*Problem to solve*
When you reach the line that contains "focal_35mm: 36" in the data below, start reproducing lines exactly, and stop after the line that contains "f_number: 5".

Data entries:
----------------

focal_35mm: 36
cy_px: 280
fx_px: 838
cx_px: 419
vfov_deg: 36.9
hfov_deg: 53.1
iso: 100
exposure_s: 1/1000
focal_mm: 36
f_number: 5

----------------

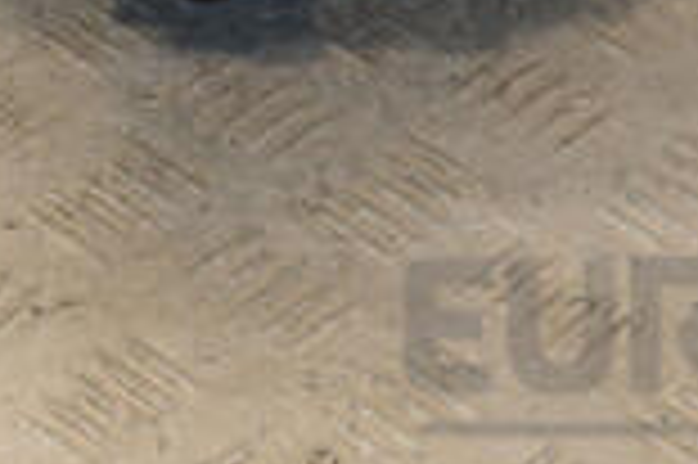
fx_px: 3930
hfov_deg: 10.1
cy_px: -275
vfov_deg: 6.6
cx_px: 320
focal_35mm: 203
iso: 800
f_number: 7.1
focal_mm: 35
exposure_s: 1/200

----------------

*Answer box*
focal_35mm: 36
cy_px: 280
fx_px: 838
cx_px: 419
vfov_deg: 36.9
hfov_deg: 53.1
iso: 100
exposure_s: 1/1000
focal_mm: 36
f_number: 5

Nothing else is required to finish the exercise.